Getting a small business loan for your small business can be extremely exasperating, specifically for new business owners who don’t know about the situation and details. Despite having more and more business financing options available, such as online lenders, it’s still daunting task for small businesses to get access to capital. In case that was not bad enough, the increasing financing options currently available can clearly making the things worse for small businesses.
To make the matters clear, here are some of the common reasons why your small business loan was rejected, and how to fix these issues.
- Fail to Understand Your Credit Score
One of the major reasons why a small business loan is rejected because the business owners were not aware of their credit rating. In fact, 45% percentage of the business owners surveyed weren’t even aware that they had a business credit rating. Additionally, 72% failed to realize where to find information about the credit score. Even more upsetting, more than 8/10 small business owners accepted that they failed to recognize how to understand their rating.
Being aware of your credit score before applying for a loan will inform you if you have bad, or no credit in any respect. If that is the case, you can be certain that your loan application will be denied due to the fact that you are too much of a risk.
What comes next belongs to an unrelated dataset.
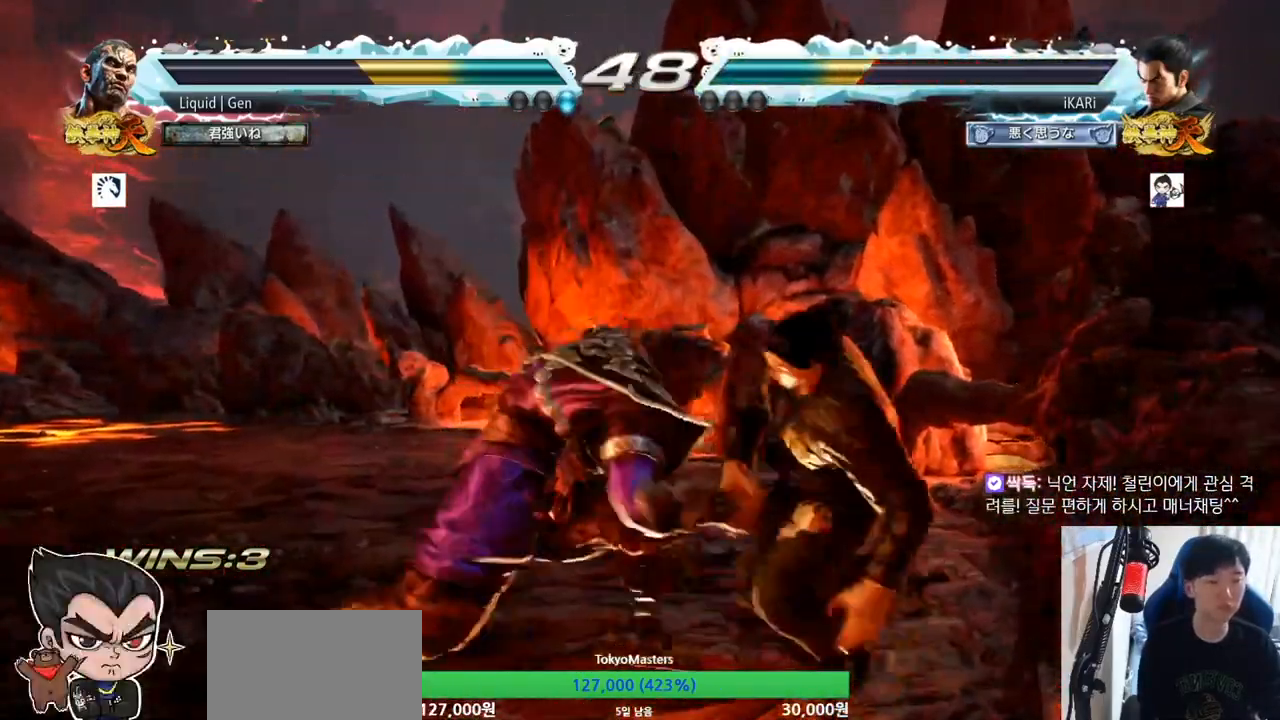
{"buttons": [], "left_stick": "right", "events": []}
Therefore, you need to check your credit report before applying for any loan. The good thing is that when your review your credit score, you can repair or build your credit by making well timed payments, keeping your debts low, fending off opening too many lines of credit, and keeping current credit accounts open.
- Inadequate Cash Flow
Lenders also need to make certain that you are able of repaying your loan each month, on-top of being able to cover rent, payroll, inventory, and other expenses. Therefore, if you are spending more money each month then what is coming, then you definitely need to fix that cash flow problems. The easiest approaches to solve any cash flow issues is to invoice quickly, instituted late fees, have an emergency fund, and remove pointless expenses.
- Inadequate Collateral
Lenders normally are not inclined to risk lending their money to businesses without some sort of promise of repayment. In other words, they need physical property that they can take if a loan is not repaid. You need to create a collateral list that include the whole lot you may place up as collateral. You can include both business and personal assets since your business may not have the real estate or equipment to present as collateral. If so, you may have to offer your car or home as collateral.
- You Run an Early Stage Startup
The fact is that lenders need to see a track record, strong revenues, and some experience in the market. That is not to mention that it is absolutely impossible to get funding for your early-stage startup business. You may need to seek alternative sources like crowdfunding, online lenders, grants, or small business loans by the government.
- Already Have Too Much Debt
In case you or your business is already suppressed with debt from previous loans or lines of credit, lenders will probably be hesitant in offering any additional credit to you. Make certain that you pay down loans and maintain low balances on any lines of credit that you have. In case you can’t manage to pay off your debts as early, then negotiate with them. Most credit card providers, for instance, will give you a lower interest rate, which means you can pay that balance off quickly without taking all that interest on.
- Have No Solid Marketing Strategy
Without a solid business plan, investors possibly won’t consider your loan application. To make sure that your loan is accepted after it’s been submitted, ensure that you have an updated and detailed business plan that reveals that you’ve conducted research, proves that you know your market and customers, has a clear mission statement with objectives in place, and includes an estimate of sales and profit projections.
The Small Business Administration (SBA) additionally advocates that moreover your business plan, make sure that you have collected and organized your personal credit history, resume, tax returns, financial statements, bank statements, and legal documents like articles of incorporation.
- The Reasoning For A Loan
Why do you need a small business loan? Is it due to the fact that you need to purchase a lavish workplace filled with pointless business assets for all your workers? That all sounds exquisite, but a lender isn’t going to issue you a loan for all these reasons. They actually need to make sure certain that loan will be used to develop your business so that you can pay them back.
Rather, your reasoning for a loan should a reasonable real estate purchase, financing important equipment, long-term software and product improvement, marketing, or covering periodic sale variance.
- Outside Conditions Are Risky
There are also times when outside conditions can have an impact on the decision of lender. In case you want to increase your food delivery service, but there are either growing fuel or food costs, a lender may additionally take into account the loan too perilous because those hovering costs can also make it even more difficult in order to turn-a-profit. You need to make sure that you do your homework and keep-up with the latest business trends.